EXERCISE PROMPT: Copy out, word for word, the lines of the records from the very first line through the line containing "Program is introduced, broadening educational", including that line.

EXERCISE MATERIAL:
──────────────────────────────

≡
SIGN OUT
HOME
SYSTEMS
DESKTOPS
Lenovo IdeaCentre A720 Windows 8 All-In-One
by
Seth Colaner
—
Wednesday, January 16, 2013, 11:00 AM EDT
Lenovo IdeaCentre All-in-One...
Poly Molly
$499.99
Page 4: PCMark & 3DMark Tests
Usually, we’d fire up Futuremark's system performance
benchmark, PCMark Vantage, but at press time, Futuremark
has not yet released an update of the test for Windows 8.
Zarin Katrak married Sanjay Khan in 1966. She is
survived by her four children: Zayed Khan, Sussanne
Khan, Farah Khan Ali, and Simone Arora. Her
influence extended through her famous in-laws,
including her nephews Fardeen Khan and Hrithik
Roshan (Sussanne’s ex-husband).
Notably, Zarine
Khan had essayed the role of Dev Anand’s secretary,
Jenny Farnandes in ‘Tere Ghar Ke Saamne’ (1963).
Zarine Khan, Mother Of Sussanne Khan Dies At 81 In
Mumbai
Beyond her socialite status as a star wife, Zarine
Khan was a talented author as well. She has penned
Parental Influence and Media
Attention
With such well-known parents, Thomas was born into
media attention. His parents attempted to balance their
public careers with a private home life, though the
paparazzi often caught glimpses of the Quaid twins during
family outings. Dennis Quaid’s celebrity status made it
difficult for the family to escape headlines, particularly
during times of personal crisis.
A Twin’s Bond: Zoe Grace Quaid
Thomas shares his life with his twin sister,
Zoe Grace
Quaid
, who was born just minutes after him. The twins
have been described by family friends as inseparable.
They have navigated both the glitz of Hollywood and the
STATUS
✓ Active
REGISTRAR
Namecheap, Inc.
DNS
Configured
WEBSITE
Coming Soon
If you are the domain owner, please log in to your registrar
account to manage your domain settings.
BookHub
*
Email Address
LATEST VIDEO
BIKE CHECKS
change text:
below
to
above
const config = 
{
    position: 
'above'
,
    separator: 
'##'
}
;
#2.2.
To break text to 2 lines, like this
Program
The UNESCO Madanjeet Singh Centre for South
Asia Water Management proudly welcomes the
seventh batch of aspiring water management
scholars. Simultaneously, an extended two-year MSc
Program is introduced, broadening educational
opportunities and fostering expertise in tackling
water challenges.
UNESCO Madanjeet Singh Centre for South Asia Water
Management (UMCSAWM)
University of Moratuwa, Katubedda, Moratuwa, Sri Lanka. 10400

──────────────────────────────

OUTPUT OF THE EXERCISE:
≡
SIGN OUT
HOME
SYSTEMS
DESKTOPS
Lenovo IdeaCentre A720 Windows 8 All-In-One
by
Seth Colaner
—
Wednesday, January 16, 2013, 11:00 AM EDT
Lenovo IdeaCentre All-in-One...
Poly Molly
$499.99
Page 4: PCMark & 3DMark Tests
Usually, we’d fire up Futuremark's system performance
benchmark, PCMark Vantage, but at press time, Futuremark
has not yet released an update of the test for Windows 8.
Zarin Katrak married Sanjay Khan in 1966. She is
survived by her four children: Zayed Khan, Sussanne
Khan, Farah Khan Ali, and Simone Arora. Her
influence extended through her famous in-laws,
including her nephews Fardeen Khan and Hrithik
Roshan (Sussanne’s ex-husband).
Notably, Zarine
Khan had essayed the role of Dev Anand’s secretary,
Jenny Farnandes in ‘Tere Ghar Ke Saamne’ (1963).
Zarine Khan, Mother Of Sussanne Khan Dies At 81 In
Mumbai
Beyond her socialite status as a star wife, Zarine
Khan was a talented author as well. She has penned
Parental Influence and Media
Attention
With such well-known parents, Thomas was born into
media attention. His parents attempted to balance their
public careers with a private home life, though the
paparazzi often caught glimpses of the Quaid twins during
family outings. Dennis Quaid’s celebrity status made it
difficult for the family to escape headlines, particularly
during times of personal crisis.
A Twin’s Bond: Zoe Grace Quaid
Thomas shares his life with his twin sister,
Zoe Grace
Quaid
, who was born just minutes after him. The twins
have been described by family friends as inseparable.
They have navigated both the glitz of Hollywood and the
STATUS
✓ Active
REGISTRAR
Namecheap, Inc.
DNS
Configured
WEBSITE
Coming Soon
If you are the domain owner, please log in to your registrar
account to manage your domain settings.
BookHub
*
Email Address
LATEST VIDEO
BIKE CHECKS
change text:
below
to
above
const config = 
{
    position: 
'above'
,
    separator: 
'##'
}
;
#2.2.
To break text to 2 lines, like this
Program
The UNESCO Madanjeet Singh Centre for South
Asia Water Management proudly welcomes the
seventh batch of aspiring water management
scholars. Simultaneously, an extended two-year MSc
Program is introduced, broadening educational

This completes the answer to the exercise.